She can't exactly avoid seeing Steve. They're a strange patchwork of a people now, the Byers and the Wheelers and everyone else.

So Nancy just has to deal with it. Steve is endlessly polite, even if he can't look her in the eyes some days.

Some things are easier when the world is ending.

"Do you miss him?" Jonathan asks—not jealously, just in that soft way of his.

Nancy twists the loose thread at the edge of her sleeve, and answers, quick and calm, "No—not like that."

But it's not that simple.

.

For a while, it was easy to blame him. He was the one who invited her over, who got her up in his room, who kept playing for time and playing for keeps, and if he hadn't walked into her heart like he owned the place, so much might never have—Barb might never have—

But that is less than half the story.

And the other half is Nancy.

.

They were selfish then.

Lovestruck little beasts, hungry for each other's touch. They were selfish, and it cost them everything they had.

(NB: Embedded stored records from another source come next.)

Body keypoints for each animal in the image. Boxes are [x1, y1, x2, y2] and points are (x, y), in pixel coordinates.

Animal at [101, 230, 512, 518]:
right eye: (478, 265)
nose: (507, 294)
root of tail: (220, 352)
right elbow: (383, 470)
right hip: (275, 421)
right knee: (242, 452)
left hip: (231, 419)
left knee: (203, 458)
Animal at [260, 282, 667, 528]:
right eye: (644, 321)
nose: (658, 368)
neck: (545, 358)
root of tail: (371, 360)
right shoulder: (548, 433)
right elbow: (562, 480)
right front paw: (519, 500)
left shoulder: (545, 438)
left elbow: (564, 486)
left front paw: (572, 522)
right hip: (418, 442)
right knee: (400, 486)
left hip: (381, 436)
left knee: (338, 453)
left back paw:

Nancy took the first blow. She ran after the truth, after the monster, and away from everything else.

She didn't think he would follow, but he did. She thought she could let him go, but he keeps coming back.

Half the time, she wishes she could chalk it up to some dumb hero complex—

But that is less than half the story, and it's not that simple.

.

There was a year. If Nancy really wanted to be free of him, she supposes, she never should have let him have that year.

(But was it his? Or was it hers—all hers, every way she wanted it?)

He isn't the one who stopped wanting. He isn't the one who kept running.

And Nancy never knows what she wants.

.

After, she learns that the kids love him. It's no surprise. He's a big kid at heart.

(Only children and fools tell the truth.)

You don't love me?

She had no right, no right to believe that they were both playing at the same game.

(Only children and fools.)

.

There was a year, and he was there. And he was kind, and his arms were warm around her, and sometimes when he made her laugh she forgot about Barb, and sometimes when he kissed her she felt like herself again, only it wasn't the self she kept chasing.

And none of that was his fault, but none of it was her salvation.

She shouldn't hate him for any of it.

And she doesn't, but she didn't do much to tell him that.

Bullshit.

His face was a blur, but his eyes are forever.

.

Steve is leaning against his car, hair and sunglasses, laughing over something Dustin said, and Nancy wants more than anything to think that he's happy.

Jonathan asks if she misses him, and she gives half an answer.

Because only children and fools tell the truth.